The $32.8 billion system committed $100 million to HPS Specialty Loan Institutional Fund 2016, managed by HPS Investment Partners, which focuses on special debt situations at North American companies. It also invested $100 million in hedge fund Tenaron Capital Management to run in relative value micro fixed income.
Also, $50 million was committed to real estate manager Noble Investment Group to run in a value-added hospitality and lodging portfolio, according to the presentation by Scott Davis, the system's chief investment officer.
As of Sept. 30, INPRS had 12.6% in private markets, 9.7% in absolute return and 6.4% in real estate. All are below the system's respective targets of 14%, 10% and 7%.
Mr. Davis told board members he's confident that INPRS can meet its long-term 6.75% rate of return assumption, but he warned that continued low cash rates could make hitting the return assumption over the next five to 10 years "difficult."

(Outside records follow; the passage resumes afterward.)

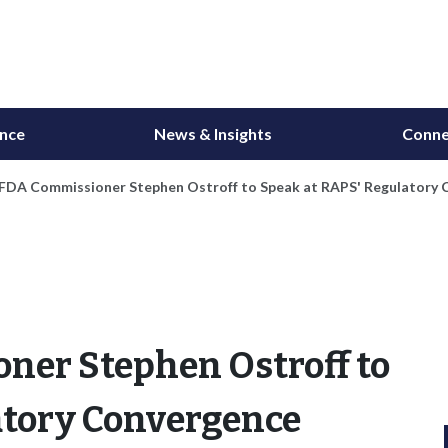
ance
News & Insights
Conne
 FDA Commissioner Stephen Ostroff to Speak at RAPS' Regulatory
ner Stephen Ostroff to
atory Convergence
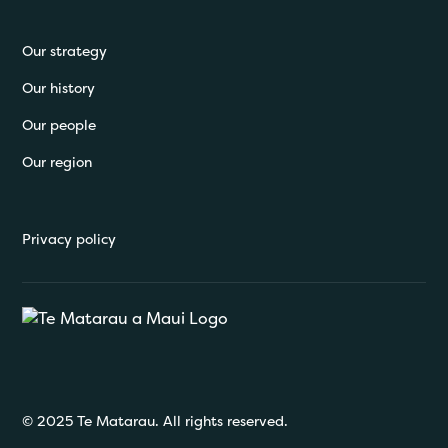
Our strategy
Our history
Our people
Our region
Privacy policy
© 2025 Te Matarau. All rights reserved.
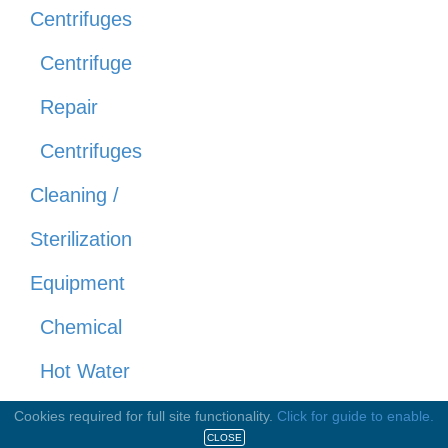
Centrifuges
Centrifuge
Repair
Centrifuges
Cleaning /
Sterilization
Equipment
Chemical
Hot Water
Steam
Cookies required for full site functionality.
Click for guide to enable.
CLOSE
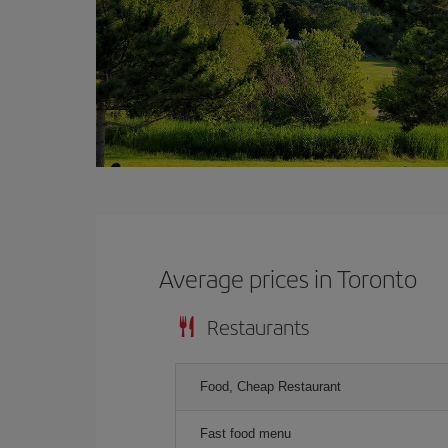
Average prices in Toronto
Restaurants
Food, Cheap Restaurant
Fast food menu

Currently, he said, INPRS' investments must return 5.95 percentage points above the U.S. 3-month Treasury bill's 10-year moving averages to meet its rate of return assumption, compared to an excess return over 1.5 percentage points that was required in 1997.
Also, Mr. Davis said the system's equity bias could mean a risk of future drawdowns. INPRS has 28% of assets invested in equities, he said, but 80% of its risk allocation is in equity.
Separately, INPRS' combined funded status for its nine retirement plans was 66.9% as of June 30, according to Nyhart, the system's actuarial consultant. That's slightly above the 66.1% reported as of June 30, 2016.